Typical price: £1,349
What is it: Small, quiet, modern, Intel Viiv Media Center PC with 2.8GHz processor
What we think: Attractive, quiet and offering good dual-core performance at everything except games, the 5150c is a winner -- and it's good value, too
Dell Dimension 5150c Review
Reviewed on: 27 January 2006
There are five discrete audio ports at the rear of the PC, courtesy of the motherboard's integrated audio card. This features an optical digital Sony/Philips Digital Interface (SPDIF) output port for driving a set of surround-sound speakers using cables that provide the highest possible sound quality. The 2.1-channel speakers provided in the package weren't very impressive but you can always customise your PC with a superior 5.1-channel speaker setup (an extra £70 on the Dell site).

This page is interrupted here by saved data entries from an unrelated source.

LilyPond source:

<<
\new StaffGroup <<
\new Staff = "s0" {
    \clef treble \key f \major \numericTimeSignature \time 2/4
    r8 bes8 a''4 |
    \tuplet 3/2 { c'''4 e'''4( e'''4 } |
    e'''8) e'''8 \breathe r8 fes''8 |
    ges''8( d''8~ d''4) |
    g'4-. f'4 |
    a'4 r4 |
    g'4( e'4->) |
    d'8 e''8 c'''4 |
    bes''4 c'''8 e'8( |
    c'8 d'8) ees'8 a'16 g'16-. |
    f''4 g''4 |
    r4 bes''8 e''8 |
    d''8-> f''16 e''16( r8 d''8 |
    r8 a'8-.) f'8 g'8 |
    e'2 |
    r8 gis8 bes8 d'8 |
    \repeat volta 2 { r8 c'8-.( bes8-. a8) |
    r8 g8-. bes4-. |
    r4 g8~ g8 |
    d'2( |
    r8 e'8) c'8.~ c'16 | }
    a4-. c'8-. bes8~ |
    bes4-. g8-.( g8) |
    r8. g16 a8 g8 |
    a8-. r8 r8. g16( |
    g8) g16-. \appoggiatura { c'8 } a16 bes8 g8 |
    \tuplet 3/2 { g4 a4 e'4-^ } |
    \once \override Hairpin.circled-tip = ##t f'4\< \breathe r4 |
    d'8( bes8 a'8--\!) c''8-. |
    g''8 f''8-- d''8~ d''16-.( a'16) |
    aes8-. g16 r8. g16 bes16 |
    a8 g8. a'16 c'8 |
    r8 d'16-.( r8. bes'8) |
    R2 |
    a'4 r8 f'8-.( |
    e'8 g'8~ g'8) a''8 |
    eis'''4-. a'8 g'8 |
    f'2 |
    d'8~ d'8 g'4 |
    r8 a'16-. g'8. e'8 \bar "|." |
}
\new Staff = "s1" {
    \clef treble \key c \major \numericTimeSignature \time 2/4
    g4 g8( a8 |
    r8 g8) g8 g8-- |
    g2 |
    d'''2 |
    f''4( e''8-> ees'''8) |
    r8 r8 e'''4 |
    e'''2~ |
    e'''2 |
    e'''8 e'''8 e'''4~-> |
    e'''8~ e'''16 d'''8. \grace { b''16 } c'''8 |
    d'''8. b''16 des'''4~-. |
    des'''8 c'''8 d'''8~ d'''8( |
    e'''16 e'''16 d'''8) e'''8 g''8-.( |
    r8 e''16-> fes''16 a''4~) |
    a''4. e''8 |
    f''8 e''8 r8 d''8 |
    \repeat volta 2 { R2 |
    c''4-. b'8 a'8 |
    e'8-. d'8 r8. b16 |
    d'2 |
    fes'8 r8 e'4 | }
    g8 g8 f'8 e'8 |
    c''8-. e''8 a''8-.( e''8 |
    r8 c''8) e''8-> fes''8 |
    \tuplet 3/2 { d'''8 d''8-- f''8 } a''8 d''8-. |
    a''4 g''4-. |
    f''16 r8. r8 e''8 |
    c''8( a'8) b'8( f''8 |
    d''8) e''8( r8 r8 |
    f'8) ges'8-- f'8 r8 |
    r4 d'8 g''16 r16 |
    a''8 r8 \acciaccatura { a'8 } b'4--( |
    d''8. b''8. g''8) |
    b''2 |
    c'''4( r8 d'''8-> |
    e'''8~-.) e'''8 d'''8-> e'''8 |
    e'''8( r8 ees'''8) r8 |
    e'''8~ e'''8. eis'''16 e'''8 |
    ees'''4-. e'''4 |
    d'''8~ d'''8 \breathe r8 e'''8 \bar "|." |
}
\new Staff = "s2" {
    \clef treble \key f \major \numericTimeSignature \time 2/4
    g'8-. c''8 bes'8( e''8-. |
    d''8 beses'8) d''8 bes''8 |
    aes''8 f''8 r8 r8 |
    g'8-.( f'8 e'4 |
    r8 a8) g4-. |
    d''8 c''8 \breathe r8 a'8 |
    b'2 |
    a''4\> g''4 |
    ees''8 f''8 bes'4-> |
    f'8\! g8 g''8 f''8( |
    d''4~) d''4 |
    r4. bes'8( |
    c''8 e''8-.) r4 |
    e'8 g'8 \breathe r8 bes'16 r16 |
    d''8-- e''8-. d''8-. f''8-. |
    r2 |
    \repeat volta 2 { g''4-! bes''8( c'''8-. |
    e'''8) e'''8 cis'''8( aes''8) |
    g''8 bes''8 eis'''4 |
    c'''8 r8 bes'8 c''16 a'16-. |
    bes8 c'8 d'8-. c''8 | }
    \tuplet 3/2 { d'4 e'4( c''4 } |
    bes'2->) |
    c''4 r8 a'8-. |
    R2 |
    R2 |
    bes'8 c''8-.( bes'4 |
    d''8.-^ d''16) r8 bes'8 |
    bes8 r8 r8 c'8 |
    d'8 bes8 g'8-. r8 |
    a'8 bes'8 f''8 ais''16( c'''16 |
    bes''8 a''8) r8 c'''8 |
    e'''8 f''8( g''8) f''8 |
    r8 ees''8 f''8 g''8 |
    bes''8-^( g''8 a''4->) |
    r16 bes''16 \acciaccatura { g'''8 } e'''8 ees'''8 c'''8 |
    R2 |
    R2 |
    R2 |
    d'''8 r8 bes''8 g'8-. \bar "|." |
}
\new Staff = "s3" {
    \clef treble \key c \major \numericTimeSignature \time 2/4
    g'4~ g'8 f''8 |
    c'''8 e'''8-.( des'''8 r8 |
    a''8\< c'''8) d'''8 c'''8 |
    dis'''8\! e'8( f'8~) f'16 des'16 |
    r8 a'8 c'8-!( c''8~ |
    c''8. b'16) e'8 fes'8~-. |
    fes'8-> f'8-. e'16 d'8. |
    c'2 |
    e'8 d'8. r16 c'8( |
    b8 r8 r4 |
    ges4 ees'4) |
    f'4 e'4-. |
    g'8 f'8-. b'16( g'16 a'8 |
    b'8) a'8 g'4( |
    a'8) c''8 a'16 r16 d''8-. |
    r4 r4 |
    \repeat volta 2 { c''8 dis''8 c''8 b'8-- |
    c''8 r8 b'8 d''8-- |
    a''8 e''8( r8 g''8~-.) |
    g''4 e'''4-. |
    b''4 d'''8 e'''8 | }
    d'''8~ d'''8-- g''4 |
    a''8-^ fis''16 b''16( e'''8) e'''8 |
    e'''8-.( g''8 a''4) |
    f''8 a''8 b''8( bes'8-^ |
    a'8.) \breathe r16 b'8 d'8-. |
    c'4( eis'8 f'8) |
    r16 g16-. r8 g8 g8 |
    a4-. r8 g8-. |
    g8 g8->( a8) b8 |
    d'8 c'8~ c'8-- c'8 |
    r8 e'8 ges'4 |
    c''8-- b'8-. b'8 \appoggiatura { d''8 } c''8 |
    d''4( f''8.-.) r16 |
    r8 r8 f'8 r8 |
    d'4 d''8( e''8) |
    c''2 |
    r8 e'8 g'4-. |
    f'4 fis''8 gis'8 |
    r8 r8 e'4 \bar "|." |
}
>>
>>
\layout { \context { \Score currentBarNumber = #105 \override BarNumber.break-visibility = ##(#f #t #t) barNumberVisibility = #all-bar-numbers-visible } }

Being a Viiv PC, the 5150c includes the Windows XP Media Center Edition operating system. This lets you access all your digital images, movies and music files via a single, easy-to-use interface.
Its 250GB hard drive provides plenty of space to stockpile over 200 hours of high-quality video. A 500GB drive is available for extreme Napster junkies, but only one internal hard drive can be installed in the 5150c at any given time.
Despite its abundance of disk space and unabashed multimedia focus, the 5150c lacks a TV tuner. This omission is strange in any Media Center PC, but seems even more bizarre considering our review sample comes with a Dell 2405FPW 24-inch widescreen TFT monitor (a £458 premium on a standard 19-inch flat-panel monitor). Dell doesn't offer a tuner as part of the customisation process, but there is one on their Web site available separately for £78, although at time of publication it had seemingly disappeared.
The screen is undeniably impressive and has a height-adjustable base, a swivel function so you can use it in portrait or landscape orientation, and a picture-in-picture (PIP) mode, so you can view two separate video sources simultaneously. It runs at a very high native resolution of 1,900x1,200 pixels, and though it can't quite play high-definition movies at 1,080p -- the highest commercial video resolution -- it'll happily run 720p content.

Performance
The 5150c offers impressive performance when running everyday applications. It scored a respectable 3,241 in PCMark 2005, which isn't bad for a mid-range small form-factor PC.
Gaming performance was far less inspiring. Its integrated Radeon X600 SE graphics card racked up a pathetic 587 in 3DMark 2005, and only managed to run Doom 3 at 8fps. If you're a keen gamer, we recommend you look elsewhere.
The speed of the 5150c's optical drive is also questionable. It took approximately 13 minutes to transfer 4GB of data between from a DVD disc and the hard drive -- a fact we attributed to the drive's laptop heritage.